Sugar forward contracts decreased throughout September, reaching the lowest level of the past three years.

The performance in the month may be explained by the combination of buyers' high inventories, with excess supply from Thailand. This assessment is reinforced by the loss of correlation in international prices of sugar with hydrous ethanol (chart below), coupled with the slow pace of exports from Brazil in September.

We revised downward our forecasts for sugar prices, incorporating a smoother transition from surplus to deficit in the global balance. We forecasted international prices at USD 0.168 per pound by year-end 2014 (previously: USD 0.188) and USD 0.18 by year-end 2015 (previously: USD 0.206).
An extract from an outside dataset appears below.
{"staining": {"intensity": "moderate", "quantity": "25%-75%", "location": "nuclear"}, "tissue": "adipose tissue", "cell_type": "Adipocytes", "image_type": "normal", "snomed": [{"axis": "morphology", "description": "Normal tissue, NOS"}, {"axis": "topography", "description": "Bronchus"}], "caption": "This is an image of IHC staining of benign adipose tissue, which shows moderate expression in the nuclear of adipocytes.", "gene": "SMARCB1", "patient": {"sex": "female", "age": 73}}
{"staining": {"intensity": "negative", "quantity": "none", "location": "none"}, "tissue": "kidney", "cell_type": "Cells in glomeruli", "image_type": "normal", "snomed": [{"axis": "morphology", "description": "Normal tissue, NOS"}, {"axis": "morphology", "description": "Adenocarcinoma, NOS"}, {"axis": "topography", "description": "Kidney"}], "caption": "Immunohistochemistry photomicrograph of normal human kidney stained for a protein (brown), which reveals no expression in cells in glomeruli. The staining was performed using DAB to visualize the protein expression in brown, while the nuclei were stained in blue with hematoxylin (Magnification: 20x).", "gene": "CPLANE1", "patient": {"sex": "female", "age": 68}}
Oil: downward revision in forecasts

Oil prices remained low in September. Brent prices stood below USD 100.0 per barrel, well below the average in 2013 (USD 108.1). WTI prices remained close to USD 94.0 per barrel (2013 average: USD 98.0).

The year 2014 will likely be the second consecutive year that ex-OPEC oil production grows faster than global demand. 

In 2013, prices remained high as conflicts reduced output in key OPEC countries, facilitating cartel coordination. 

Despite the conflicts, the production is not being affected in 2014. The conflicts in Iraq, Ukraine and Libya involve relevant oil producers (in the case of Ukraine, it affects Russia), but production remains relatively stable.

Without any "help" from negative production shocks, the richest countries in the cartel should take the initiative to reduce global supply, offsetting the increased production of ex-OPEC countries led by North America.

Even if some reduction in OPEC production occurs, we forecasted lower oil prices. We revised our forecast for Brent prices from USD 105.0 to USD 100.0 per barrel by year-end 2014, remaining at this level in 2015. We reduced our forecast for WTI prices from USD 101.0 to USD 93.0 per barrel by year-end 2014.